NABARD Current Affairs

Lok Sabha passes NABARD (Amendment) Bill, 2017

The Lok Sabha has passed the National Bank for Agriculture and Rural Development (Amendment) Bill, 2017 by voice vote. The Bill seeks to amend the NABARD Act, 1981.

NABARD is responsible for providing and regulating facilities like credit for agricultural and industrial development in the rural areas.

Key Features of the Bill

Increase in capital of NABARD:  The Bill allows Union Government to increase capital of NABARD to Rs 30,000 crore from Rs. 5000 crore. Further, it allows Union Government to increase it to more than Rs 30,000 crore in consultation with the RBI, if necessary.

Transfer of the RBI’s share to Union government:  The Bill provides that the Union Government alone must hold at least 51% capital share of NABARD. Further, it transfers share capital held by the RBI valued at Rs 20 crore to the Union Government.
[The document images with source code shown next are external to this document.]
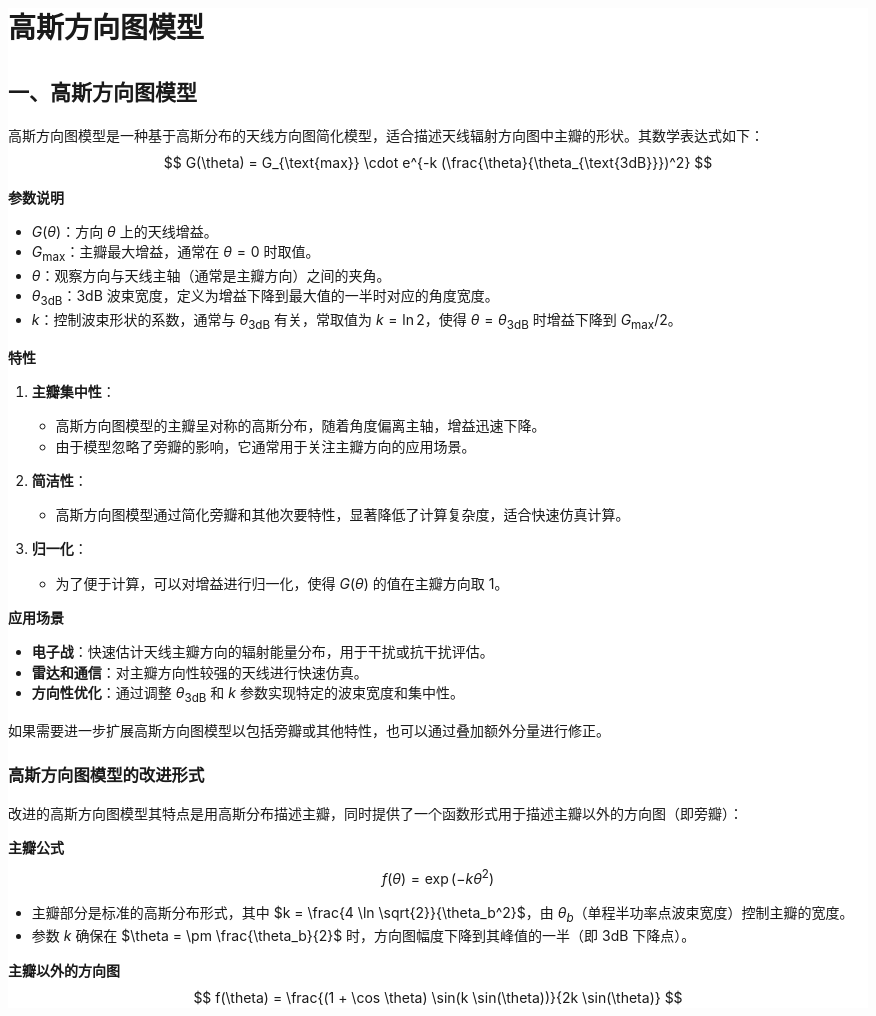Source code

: 
# 高斯方向图模型

## 一、高斯方向图模型

高斯方向图模型是一种基于高斯分布的天线方向图简化模型，适合描述天线辐射方向图中主瓣的形状。其数学表达式如下：
$$
G(\theta) = G_{\text{max}} \cdot e^{-k (\frac{\theta}{\theta_{\text{3dB}}})^2}
$$

**参数说明**

- $G(\theta)$：方向 $\theta$ 上的天线增益。
- $G_{\text{max}}$：主瓣最大增益，通常在 $\theta = 0$ 时取值。
- $\theta$：观察方向与天线主轴（通常是主瓣方向）之间的夹角。
- $\theta_{\text{3dB}}$：3dB 波束宽度，定义为增益下降到最大值的一半时对应的角度宽度。
- $k$：控制波束形状的系数，通常与 $\theta_{\text{3dB}}$ 有关，常取值为 $k = \ln 2$，使得 $\theta = \theta_{\text{3dB}}$ 时增益下降到 $G_{\text{max}} / 2$。

**特性**

1. **主瓣集中性**：
   - 高斯方向图模型的主瓣呈对称的高斯分布，随着角度偏离主轴，增益迅速下降。
   - 由于模型忽略了旁瓣的影响，它通常用于关注主瓣方向的应用场景。

2. **简洁性**：
   - 高斯方向图模型通过简化旁瓣和其他次要特性，显著降低了计算复杂度，适合快速仿真计算。

3. **归一化**：
   - 为了便于计算，可以对增益进行归一化，使得 $G(\theta)$ 的值在主瓣方向取 1。

**应用场景**

- **电子战**：快速估计天线主瓣方向的辐射能量分布，用于干扰或抗干扰评估。
- **雷达和通信**：对主瓣方向性较强的天线进行快速仿真。
- **方向性优化**：通过调整 $\theta_{\text{3dB}}$ 和 $k$ 参数实现特定的波束宽度和集中性。

如果需要进一步扩展高斯方向图模型以包括旁瓣或其他特性，也可以通过叠加额外分量进行修正。



### 高斯方向图模型的改进形式

改进的高斯方向图模型其特点是用高斯分布描述主瓣，同时提供了一个函数形式用于描述主瓣以外的方向图（即旁瓣）：

**主瓣公式**
$$
f(\theta) = \exp\left(-k \theta^2\right)
$$

- 主瓣部分是标准的高斯分布形式，其中 $k = \frac{4 \ln \sqrt{2}}{\theta_b^2}$，由 $\theta_b$（单程半功率点波束宽度）控制主瓣的宽度。
- 参数 $k$ 确保在 $\theta = \pm \frac{\theta_b}{2}$ 时，方向图幅度下降到其峰值的一半（即 3dB 下降点）。

**主瓣以外的方向图**
$$
f(\theta) = \frac{(1 + \cos \theta) \sin(k \sin(\theta))}{2k \sin(\theta)}
$$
Currently RBI holds 0.4% of the paid-up capital of NABARD and the remaining 99.6% is held by the Union government and this causes conflict in the RBI’s role as banking regulator and shareholder in NABARD.

Adds Micro, small and medium enterprises (MSME) terms:  The Bill replaces the terms ‘small-scale industry’ and ‘industry in the tiny and decentralised sector’ with the terms ‘micro enterprise’, ‘small enterprise’ and ‘medium enterprise’ as defined in MSME Development Act, 2006.  Further, it allows NABARD to provide financial assistance to banks if they provide loans to the MSMEs.

Consistency with the Companies Act, 2013: The Bill substitutes references to provisions of the Companies Act, 1956 with references to the Companies Act, 2013. It includes provisions dealing with definition of a government company and qualifications of auditors.


NABARD inks AMA with Green Climate Fund

The National Bank for Agriculture and Rural Development (NABARD) has signed an Accreditation Master Agreement (AMA) with the Green Climate Fund (GCF).

With this, NABARD becomes the first Indian organisation to get Direct Access Entity status of the GCF. It is also considered as the first step for the NABARD to access GCF resources.


India has laid down ambitious mitigating goals under the Intended Nationally Determined Contributions (INDC) submitted in the Paris Climate agreement signed in 2015. But these goals are contingent upon receiving low-cost finance from sources like the GCF. Till now, only one project, Installation of Groundwater Recharge System in Odisha amounting to $34 million is underway using funds from GCF. Several projects have been proposed and are in the pipeline.

About Green Climate Fund (GCF)

The GCF is a fund within the framework of the UNFCCC (United Nations Framework Convention on Climate Change) to assist developing countries in adaptation and mitigation practices to counter climate change.  It was formally established by a UNFCCC decision in Durban, South Africa in December 2011. It was intended to be the centrepiece of efforts to raise Climate Finance of $100 billion a year by 2020.

It is a mechanism to assist the developing countries in adaptation and mitigation practices to counter climate change by redistributing money contributed by the developed countries. It supports projects, programmes, policies and other activities in developing country Parties using thematic funding windows. The GCF is based in the new Songdo district of Incheon, South Korea. It is governed by a Board of 24 members and initially supported by a Secretariat. GCF was central to the Paris climate agreement signed in 2015.